The Special Rapporteur's (or "SR," as he is known by us by this time) visit to one of these corners confirmed that day laborers suffer from constant harassment and humiliation at the hands of anti-immigrant hate groups. Several day laborers in Rancho Peñasquitos talked about the profanity and insults hurled at them with the clear intent to provoke the young men to fight. They described working for hours or even days, and then being told that they weren't going to be paid (and told: "what are you going to do about it?"). They described the constant scramble to find ways to sleep, eat, and live on the run. A 22-year-old day laborer from Oaxaca said in bewilderment: "What I don't understand is why they hold such hatred of us simply for wanting to work."

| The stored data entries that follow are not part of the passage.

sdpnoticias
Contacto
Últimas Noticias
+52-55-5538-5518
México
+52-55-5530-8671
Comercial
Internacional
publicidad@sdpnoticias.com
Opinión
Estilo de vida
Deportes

But they also told some uplifting stories of neighbors who have taken to heart their Bible's admonition to welcome the strangers in our midst — they leave desperately needed food and supplies at a busy corner. The SR also heard from a laborer who was so incensed when, after working like a dog for days on end to help construct a home, the contractor said he wasn't going to pay him, the laborer strode to the local police station, where an officer accompanied him to the construction site and demanded that the worker be paid for his labors. A bright spot to an otherwise gray morning.
After a meeting with a number of immigrants' rights advocates, the SR shared a boxed lunch with a number of clergy leaders who work with immigrant communities. The SR was then joined by his top assistant and Human Rights Officer, Sepideh Mohadjer.
Representatives of Catholic, Congregational, and Episcopal churches, San Diego Meeting (Quaker), and the Jewish faith shared sandwiches as they retold the stories of abuses they've witnessed. They've seen people held for years, with no end in sight, in facilities far inferior to the jails that hold criminals, for possible immigration violations. They gave accounts of children traumatized when ICE agents raided their homes and removed parents. They spoke of members of their congregations who have become so fearful to move about in public that they no longer attend religious services. It was a harrowing litany of civil liberties abuses, and while there was a palpable sense of frustration in the room, there was also a great deal of hope (these are people of faith, after all) that a report by a United Nations human rights expert might help convince our government to halt these inhumane policies.
The SR closed his San Diego portion of the visit by listening to testimony from people whose homes were raided by Immigration and Customs Enforcement (ICE) just a few weeks ago. The American Friends Service Committee invited a 15-year-old who was arrested by ICE recently and detained until his family paid a $10,000 bond to get him out until his immigration hearing. "My family will be in debt for the rest of their lives," he said.
Members of the Mountainview Committee for Human Rights have been living in fear since the ICE raids. "Children come running to hide in my store, and when I ask them what's wrong they say 'the police is outside and I don't have papers'" recounted a local merchant and mother of three. "What laws protect the children?" she asked the SR.